— begin Task data —

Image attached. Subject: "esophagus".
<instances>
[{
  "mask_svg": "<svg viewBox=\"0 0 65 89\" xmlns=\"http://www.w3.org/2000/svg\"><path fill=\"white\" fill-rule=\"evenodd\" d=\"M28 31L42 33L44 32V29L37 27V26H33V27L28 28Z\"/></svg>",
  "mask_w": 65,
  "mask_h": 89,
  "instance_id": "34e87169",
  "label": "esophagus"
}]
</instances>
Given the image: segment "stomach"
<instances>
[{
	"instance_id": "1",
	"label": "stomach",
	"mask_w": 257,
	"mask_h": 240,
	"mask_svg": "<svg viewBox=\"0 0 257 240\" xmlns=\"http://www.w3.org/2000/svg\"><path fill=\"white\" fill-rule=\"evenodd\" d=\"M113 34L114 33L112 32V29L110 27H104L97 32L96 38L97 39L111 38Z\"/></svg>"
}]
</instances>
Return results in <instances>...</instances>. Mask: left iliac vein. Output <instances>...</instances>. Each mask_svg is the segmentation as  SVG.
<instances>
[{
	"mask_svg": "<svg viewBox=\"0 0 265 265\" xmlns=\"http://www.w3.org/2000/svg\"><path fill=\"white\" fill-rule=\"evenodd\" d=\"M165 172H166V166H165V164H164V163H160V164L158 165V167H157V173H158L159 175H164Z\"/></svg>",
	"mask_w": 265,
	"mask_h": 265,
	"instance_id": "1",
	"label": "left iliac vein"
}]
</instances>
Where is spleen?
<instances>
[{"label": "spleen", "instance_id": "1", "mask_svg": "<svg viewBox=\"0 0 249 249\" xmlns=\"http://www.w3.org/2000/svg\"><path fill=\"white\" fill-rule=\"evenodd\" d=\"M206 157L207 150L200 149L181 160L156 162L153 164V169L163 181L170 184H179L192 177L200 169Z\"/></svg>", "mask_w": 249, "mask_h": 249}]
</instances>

— end Task data —

• _Direction_: Rewrite the entries from the line containing "Given the image: segment" through the last entry, replacing "segmentation" with "outline" and keeping everything else unchanged.

• _Complete response_:
Given the image: segment "stomach"
<instances>
[{
	"instance_id": "1",
	"label": "stomach",
	"mask_w": 257,
	"mask_h": 240,
	"mask_svg": "<svg viewBox=\"0 0 257 240\" xmlns=\"http://www.w3.org/2000/svg\"><path fill=\"white\" fill-rule=\"evenodd\" d=\"M113 34L114 33L112 32V29L110 27H104L97 32L96 38L97 39L111 38Z\"/></svg>"
}]
</instances>
Return results in <instances>...</instances>. Mask: left iliac vein. Output <instances>...</instances>. Each mask_svg is the outline as  SVG.
<instances>
[{
	"mask_svg": "<svg viewBox=\"0 0 265 265\" xmlns=\"http://www.w3.org/2000/svg\"><path fill=\"white\" fill-rule=\"evenodd\" d=\"M165 172H166V166H165V164H164V163H160V164L158 165V167H157V173H158L159 175H164Z\"/></svg>",
	"mask_w": 265,
	"mask_h": 265,
	"instance_id": "1",
	"label": "left iliac vein"
}]
</instances>
Where is spleen?
<instances>
[{"label": "spleen", "instance_id": "1", "mask_svg": "<svg viewBox=\"0 0 249 249\" xmlns=\"http://www.w3.org/2000/svg\"><path fill=\"white\" fill-rule=\"evenodd\" d=\"M206 157L207 150L200 149L181 160L156 162L153 164V169L163 181L170 184H179L192 177L200 169Z\"/></svg>", "mask_w": 249, "mask_h": 249}]
</instances>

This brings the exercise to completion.